I remember stopping in utter fascination as I watched a person, who I swear was male, strut to class in a dress and high heels.
My home country, Zimbabwe, is an intensely homophobic country. Not only is it illegal to be homosexual, but it also culturally and socially shunned. My society had taught me that gender and sexuality was not debatable. However, during the past two years, I have watched as people I knew came out.
I have sat in on intellectual and academic debates on homosexuality. I have made friends, loved them, discovered their sexuality, and realized that this does not change my opinion of them. I have had paralyzing crushes on boys who I later discovered to be gay, and I have questioned my own sexuality.
More questions than answers
It has definitely been a difficult 2 years. I have cried tears of joy, tears of pain, and tears of disappointment in myself, in Yale, in America, in Zimbabwe. For me, college has not been a place where I discovered myself. It is a place where I lost myself to the questions in my head. If Christianity was forced on Zimbabweans during colonialism, why do people still practice it? Should I wear my hoodie tonight? Is she attractive or am I attracted to girls?
I have also constantly questioned whether studying in the United States was a good decision. Will a 4 year absence from Zimbabwe empower me to serve it better? How will my 12 engineering classes in a liberal arts school stack up against 36 engineering classes and a 1 year internship at the University of Zimbabwe? After seeing all the opportunities in the United States, and after realizing the potential that I have, will I ever happily go back home where electricity and water shortages will force me to be less productive with my life?

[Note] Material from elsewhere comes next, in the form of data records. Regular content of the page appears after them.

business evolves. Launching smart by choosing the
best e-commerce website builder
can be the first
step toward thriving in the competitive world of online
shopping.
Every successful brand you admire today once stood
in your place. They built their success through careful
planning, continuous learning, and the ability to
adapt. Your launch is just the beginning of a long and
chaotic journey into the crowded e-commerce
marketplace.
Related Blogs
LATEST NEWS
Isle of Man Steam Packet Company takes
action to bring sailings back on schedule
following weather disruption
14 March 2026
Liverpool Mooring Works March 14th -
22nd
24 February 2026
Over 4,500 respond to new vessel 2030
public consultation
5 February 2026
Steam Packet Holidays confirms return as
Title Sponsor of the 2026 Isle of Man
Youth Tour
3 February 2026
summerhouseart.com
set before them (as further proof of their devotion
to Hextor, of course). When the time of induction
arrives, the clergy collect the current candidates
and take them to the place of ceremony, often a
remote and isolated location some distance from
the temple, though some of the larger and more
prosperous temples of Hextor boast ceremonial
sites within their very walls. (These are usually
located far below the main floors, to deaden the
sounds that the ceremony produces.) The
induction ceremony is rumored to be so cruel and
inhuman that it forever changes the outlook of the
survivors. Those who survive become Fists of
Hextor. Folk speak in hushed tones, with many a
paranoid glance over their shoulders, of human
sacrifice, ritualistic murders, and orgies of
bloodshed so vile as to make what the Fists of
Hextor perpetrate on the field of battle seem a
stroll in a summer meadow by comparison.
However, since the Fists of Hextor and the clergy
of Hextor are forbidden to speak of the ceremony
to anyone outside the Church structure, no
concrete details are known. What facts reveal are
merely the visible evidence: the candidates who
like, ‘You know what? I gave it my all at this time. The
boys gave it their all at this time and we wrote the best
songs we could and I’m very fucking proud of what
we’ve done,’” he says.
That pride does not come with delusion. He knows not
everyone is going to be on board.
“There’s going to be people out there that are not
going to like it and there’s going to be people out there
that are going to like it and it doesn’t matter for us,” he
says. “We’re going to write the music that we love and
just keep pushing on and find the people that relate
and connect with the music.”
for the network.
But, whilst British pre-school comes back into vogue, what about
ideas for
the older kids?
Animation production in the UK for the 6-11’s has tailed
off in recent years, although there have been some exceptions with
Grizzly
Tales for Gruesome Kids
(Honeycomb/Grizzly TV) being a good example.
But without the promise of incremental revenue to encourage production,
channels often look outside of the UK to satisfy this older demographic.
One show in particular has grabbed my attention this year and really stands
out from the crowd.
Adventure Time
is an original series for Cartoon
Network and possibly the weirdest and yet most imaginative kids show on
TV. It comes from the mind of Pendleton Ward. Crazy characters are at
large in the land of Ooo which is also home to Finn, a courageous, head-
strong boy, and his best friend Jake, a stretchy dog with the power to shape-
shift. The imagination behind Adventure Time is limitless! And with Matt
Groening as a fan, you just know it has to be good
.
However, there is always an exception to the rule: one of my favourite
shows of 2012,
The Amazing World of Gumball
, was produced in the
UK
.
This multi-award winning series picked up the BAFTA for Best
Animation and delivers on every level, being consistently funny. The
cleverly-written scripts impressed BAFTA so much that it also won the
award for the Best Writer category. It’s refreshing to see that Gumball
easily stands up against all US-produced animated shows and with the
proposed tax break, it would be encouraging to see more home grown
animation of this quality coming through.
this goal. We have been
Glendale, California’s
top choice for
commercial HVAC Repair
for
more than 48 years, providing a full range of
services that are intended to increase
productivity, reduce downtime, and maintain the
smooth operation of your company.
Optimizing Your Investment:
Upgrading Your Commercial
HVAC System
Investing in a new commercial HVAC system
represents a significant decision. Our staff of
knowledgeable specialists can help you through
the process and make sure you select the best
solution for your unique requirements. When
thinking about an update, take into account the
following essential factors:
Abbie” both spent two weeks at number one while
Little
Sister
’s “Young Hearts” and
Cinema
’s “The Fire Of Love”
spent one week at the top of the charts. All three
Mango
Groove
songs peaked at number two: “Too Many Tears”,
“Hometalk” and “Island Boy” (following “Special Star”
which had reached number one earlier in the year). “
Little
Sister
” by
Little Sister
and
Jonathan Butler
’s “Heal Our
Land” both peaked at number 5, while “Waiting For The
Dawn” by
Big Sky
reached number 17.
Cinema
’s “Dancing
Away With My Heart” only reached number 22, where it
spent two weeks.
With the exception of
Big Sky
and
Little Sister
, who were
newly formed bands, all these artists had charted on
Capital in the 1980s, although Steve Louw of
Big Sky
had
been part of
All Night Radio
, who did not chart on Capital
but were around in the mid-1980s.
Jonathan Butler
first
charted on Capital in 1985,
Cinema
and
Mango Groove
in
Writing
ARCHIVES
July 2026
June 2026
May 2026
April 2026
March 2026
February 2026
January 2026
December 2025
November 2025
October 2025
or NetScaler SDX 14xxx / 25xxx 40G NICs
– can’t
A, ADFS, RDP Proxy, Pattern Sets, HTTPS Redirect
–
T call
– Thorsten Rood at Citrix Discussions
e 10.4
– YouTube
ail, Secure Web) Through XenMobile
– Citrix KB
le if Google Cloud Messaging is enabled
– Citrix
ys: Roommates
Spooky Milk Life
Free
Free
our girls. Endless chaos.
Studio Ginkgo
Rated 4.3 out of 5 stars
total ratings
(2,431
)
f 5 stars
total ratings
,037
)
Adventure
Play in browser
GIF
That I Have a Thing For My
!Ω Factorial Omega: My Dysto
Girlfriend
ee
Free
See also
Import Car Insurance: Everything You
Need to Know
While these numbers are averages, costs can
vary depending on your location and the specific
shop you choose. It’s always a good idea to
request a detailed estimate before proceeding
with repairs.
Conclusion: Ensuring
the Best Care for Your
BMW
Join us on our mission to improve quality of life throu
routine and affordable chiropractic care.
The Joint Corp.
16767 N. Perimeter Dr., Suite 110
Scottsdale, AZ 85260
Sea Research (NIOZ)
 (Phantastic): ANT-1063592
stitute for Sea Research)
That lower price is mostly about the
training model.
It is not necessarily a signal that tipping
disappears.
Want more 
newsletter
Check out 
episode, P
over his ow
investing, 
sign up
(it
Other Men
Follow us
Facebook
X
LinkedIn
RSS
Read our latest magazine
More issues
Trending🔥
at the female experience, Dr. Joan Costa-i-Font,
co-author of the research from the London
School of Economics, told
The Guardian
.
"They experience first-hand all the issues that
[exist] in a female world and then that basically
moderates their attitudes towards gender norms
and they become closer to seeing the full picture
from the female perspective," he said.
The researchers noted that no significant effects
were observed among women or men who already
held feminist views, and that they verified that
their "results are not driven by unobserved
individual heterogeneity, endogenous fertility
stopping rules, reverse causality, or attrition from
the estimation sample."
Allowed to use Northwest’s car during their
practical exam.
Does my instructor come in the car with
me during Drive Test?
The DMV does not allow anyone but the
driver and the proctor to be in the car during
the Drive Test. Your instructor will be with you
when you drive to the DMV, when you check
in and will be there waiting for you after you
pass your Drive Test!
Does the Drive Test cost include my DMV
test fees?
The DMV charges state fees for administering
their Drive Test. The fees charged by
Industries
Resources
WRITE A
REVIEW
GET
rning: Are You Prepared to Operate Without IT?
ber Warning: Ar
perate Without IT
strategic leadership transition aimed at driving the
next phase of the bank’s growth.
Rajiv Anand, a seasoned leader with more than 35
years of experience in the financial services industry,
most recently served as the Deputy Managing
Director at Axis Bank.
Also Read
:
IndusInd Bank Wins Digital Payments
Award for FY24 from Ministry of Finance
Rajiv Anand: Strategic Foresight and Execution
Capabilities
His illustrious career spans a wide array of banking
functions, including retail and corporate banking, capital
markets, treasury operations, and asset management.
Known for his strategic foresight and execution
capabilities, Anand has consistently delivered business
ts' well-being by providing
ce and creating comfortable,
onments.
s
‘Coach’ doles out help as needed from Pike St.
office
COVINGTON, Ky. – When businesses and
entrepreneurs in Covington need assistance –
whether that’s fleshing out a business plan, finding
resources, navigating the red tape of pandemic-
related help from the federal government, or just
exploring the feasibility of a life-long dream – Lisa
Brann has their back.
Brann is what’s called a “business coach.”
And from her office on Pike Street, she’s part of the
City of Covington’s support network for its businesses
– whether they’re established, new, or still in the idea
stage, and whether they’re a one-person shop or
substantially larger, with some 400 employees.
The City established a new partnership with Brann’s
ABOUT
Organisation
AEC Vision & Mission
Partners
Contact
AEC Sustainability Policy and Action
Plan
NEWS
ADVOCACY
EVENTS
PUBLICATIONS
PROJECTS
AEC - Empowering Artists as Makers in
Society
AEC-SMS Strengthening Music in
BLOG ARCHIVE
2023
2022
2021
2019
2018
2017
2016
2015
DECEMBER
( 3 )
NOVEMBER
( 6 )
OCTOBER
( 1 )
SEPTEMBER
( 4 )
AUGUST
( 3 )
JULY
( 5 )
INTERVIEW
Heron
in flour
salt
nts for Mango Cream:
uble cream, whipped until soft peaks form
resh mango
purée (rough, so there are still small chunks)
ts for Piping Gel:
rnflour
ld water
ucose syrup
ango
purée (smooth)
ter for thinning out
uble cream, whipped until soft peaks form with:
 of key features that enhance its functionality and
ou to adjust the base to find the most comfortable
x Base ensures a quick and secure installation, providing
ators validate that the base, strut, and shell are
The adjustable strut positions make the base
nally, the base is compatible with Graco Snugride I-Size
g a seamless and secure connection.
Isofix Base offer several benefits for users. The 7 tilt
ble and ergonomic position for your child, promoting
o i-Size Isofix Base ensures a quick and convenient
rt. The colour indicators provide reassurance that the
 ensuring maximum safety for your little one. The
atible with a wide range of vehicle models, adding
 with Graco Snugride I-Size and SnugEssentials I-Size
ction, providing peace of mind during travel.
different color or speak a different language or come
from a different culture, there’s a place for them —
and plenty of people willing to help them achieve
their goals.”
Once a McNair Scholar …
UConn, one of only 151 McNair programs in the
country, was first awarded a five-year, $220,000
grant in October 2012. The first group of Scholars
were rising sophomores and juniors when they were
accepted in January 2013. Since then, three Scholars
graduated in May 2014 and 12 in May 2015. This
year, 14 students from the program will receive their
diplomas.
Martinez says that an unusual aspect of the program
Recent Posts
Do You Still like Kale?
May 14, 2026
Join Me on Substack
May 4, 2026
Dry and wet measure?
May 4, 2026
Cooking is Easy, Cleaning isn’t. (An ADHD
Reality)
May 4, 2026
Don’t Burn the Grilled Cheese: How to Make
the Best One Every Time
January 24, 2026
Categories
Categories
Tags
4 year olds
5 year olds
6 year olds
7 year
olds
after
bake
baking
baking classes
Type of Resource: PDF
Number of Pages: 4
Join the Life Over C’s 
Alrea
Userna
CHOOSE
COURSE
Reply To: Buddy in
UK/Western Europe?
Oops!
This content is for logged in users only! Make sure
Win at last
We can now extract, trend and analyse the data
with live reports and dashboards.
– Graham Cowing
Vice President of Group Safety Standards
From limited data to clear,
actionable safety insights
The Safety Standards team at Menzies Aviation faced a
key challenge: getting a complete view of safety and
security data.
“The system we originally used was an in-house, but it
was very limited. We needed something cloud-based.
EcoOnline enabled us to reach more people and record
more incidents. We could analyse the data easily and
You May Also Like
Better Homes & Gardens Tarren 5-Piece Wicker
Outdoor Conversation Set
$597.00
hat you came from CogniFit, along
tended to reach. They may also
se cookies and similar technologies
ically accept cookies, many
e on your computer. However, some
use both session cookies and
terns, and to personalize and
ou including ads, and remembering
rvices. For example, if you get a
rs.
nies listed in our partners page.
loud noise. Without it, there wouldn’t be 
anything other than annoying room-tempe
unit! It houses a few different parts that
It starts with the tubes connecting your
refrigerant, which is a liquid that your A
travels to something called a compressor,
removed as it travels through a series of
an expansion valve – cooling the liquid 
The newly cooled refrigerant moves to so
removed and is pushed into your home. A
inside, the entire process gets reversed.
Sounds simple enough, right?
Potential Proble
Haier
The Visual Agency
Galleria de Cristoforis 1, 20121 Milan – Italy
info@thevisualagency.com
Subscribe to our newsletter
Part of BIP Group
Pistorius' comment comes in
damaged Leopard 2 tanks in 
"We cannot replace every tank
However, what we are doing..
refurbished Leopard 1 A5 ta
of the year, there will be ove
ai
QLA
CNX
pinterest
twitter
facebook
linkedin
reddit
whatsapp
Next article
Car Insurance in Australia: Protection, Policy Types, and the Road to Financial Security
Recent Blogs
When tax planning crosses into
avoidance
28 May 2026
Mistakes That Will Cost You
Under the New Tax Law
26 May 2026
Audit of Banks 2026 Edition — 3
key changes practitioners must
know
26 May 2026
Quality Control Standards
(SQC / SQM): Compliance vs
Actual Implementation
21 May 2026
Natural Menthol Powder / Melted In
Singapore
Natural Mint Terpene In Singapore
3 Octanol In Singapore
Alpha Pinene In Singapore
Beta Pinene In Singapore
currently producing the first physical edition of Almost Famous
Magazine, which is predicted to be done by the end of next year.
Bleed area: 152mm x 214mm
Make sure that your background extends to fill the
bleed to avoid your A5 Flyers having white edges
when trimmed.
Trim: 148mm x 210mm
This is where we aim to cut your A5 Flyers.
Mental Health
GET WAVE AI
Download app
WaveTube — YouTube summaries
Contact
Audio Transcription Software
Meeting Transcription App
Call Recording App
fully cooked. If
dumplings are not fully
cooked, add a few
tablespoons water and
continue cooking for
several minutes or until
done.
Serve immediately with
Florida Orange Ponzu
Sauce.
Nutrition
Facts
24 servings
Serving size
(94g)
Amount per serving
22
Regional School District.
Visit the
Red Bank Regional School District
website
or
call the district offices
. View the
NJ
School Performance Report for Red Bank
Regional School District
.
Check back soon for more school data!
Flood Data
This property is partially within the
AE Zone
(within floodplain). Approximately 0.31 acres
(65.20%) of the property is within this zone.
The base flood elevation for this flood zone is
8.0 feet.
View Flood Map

I have been forced to defend my beliefs and to have an opinion on some concepts that I could not have cared less about. Sometimes, I have risen to the challenge – gone ice skating, dated outside my race, danced to Katie Perry. Other times, my only comfort being the knowledge despite feelings of a loss of identity; I have still retained an ability to be vulnerable in a land where everyone is “doing well.”
I look at the naïve girl in those freshman year pictures and sigh. Just when I knew all of life’s answers, they went and changed all the questions.